Today, we will discuss how to increase the return on investment on your data science projects. As we will see, increasing your returns simply comes down to asking the right questions. Let’s get started!
First, you will need to decide which type of analytics your project belongs to.
The Four Types of Analytics are descriptive, diagnostic, predictive and prescriptive.
- A descriptive project is one that tells you what has happened. This is useful for operations management and for keeping track of what’s going on.
- A diagnostic project is one that helps to establish the root cause of a problem. This is useful when troubleshooting issues in your organization.
- A predictive project aims to predict the future based on historical data. This technique can be used to automate business decisions that are based on algorithms.
- A prescriptive project is one that helps to make complex decisions. Multiple outcomes will be simulated and evaluated, so you can pick the most favorable one.
Doing this helps to choose the right team members for the job. Alan Jacobson, Chief Data Officer at Alteryx, elaborates in a podcast: “A data science team should contain a hybrid of specialists who can do prescriptive, predictive, and descriptive analytics.
”Next, we look at the factors that influence returns on data science projects. The more accurately you can calculate their impact on revenue, the easier it will be to improve your returns. This also helps to identify which opportunities are the most worthwhile to pursue. Jacobson continues: “Calculating ROI in advance can prioritize projects".
Factors Influencing Returns:
- Cost savings: how can this project reduce expenses for my organization? Can I reduce expenses without impacting the quality of my products?

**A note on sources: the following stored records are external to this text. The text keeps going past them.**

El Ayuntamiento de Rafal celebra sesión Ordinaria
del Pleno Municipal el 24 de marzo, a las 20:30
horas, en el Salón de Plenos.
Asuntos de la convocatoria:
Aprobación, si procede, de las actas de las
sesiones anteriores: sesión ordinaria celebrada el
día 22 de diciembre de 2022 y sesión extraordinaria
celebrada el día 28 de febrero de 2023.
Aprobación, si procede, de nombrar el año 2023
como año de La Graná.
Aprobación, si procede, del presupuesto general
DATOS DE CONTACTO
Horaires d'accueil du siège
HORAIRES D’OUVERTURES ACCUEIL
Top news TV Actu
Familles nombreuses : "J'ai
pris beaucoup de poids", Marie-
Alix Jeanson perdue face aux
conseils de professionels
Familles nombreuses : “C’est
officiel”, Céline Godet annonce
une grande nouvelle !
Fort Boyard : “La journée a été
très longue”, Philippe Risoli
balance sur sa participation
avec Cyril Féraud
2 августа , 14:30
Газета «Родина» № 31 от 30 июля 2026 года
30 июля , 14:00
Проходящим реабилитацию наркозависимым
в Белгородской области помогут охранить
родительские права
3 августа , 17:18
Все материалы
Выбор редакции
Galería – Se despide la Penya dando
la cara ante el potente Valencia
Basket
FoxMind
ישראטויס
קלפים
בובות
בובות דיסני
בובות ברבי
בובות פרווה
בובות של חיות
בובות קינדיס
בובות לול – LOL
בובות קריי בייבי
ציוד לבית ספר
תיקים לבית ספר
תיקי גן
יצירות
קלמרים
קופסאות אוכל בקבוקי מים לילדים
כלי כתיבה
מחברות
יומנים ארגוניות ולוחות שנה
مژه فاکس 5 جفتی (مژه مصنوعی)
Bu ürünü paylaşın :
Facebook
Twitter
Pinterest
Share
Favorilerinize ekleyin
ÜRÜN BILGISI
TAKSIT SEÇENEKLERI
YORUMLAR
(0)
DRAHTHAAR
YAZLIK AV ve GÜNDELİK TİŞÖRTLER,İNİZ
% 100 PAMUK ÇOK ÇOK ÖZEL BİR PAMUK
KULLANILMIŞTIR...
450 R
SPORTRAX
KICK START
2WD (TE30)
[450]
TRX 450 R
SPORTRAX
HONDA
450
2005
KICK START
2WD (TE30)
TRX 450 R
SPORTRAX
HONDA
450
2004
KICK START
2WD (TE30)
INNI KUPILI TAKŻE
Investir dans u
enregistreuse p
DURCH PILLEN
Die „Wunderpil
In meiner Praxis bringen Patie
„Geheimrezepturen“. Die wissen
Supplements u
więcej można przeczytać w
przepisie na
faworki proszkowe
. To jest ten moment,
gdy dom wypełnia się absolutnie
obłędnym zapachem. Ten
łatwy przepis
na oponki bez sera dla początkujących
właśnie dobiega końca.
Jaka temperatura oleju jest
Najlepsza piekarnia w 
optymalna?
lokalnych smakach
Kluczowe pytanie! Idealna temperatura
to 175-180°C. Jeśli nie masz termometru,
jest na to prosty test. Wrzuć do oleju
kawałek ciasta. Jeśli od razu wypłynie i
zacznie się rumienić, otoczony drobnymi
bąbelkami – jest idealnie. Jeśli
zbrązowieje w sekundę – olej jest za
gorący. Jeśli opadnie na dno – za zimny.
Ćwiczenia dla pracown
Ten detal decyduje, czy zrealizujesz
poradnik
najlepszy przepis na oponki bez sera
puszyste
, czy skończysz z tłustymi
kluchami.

- Quality increase: can this project increase the quality of the goods and services I offer to my customers? How will that translate to higher revenue?
- Speed of operation: can this project speed up internal processes so we can work more efficiently? Which metrics will I use to measure speed of operation? How can we make sure it doesn’t impact the quality of our products?
- Security (limiting downside): can this project successfully avoid expensive security mistakes? How expensive would a failure be? How certain are we that it will be prevented?
- Automation (outsourcing): can this project automate repetitive tasks? How will this increase our revenue? Can it end up costing more if failures happen?
- Differentiation (innovating): will this project help us differentiate our products from competitors? How will this translate to a higher revenue?
If you can define more factors, that’s even better. Just make sure you can accurately estimate how it will impact your revenue!
Baxter Cochennet created a comprehensive article on how to measure ROI in AI. He distinguishes between four different types of ROI, including traditional (dollar amounts), non-traditional (positive branding, etc), hybrid and uncalculated ROI. Keep in mind that one project might have multiple types of ROI. Check out his article for more useful advice!
One last recommendation is to employ a centralized platform where you can track how much you’ve invested in data science projects and how much returns they generated. This will make it easier to spot the biggest opportunities to increase your returns.
To quote Hilary Mason: “In an excellent strategy, the projects will include automation, efficiency and performance improvements, but they will also include projects and ideas for new revenue generation and entirely new businesses driven by your unique data assets.” Check out her article to discover how to build an excellent data strategy.
In summary, to improve returns on data science projects: decide which type of analytics it belongs to. Assemble a hybrid team of specialists. Accurately define the factors that influence ROI. Try to estimate how improving each factor impacts returns. And keep everything in a centrally managed platform so you can keep track of progress as you go!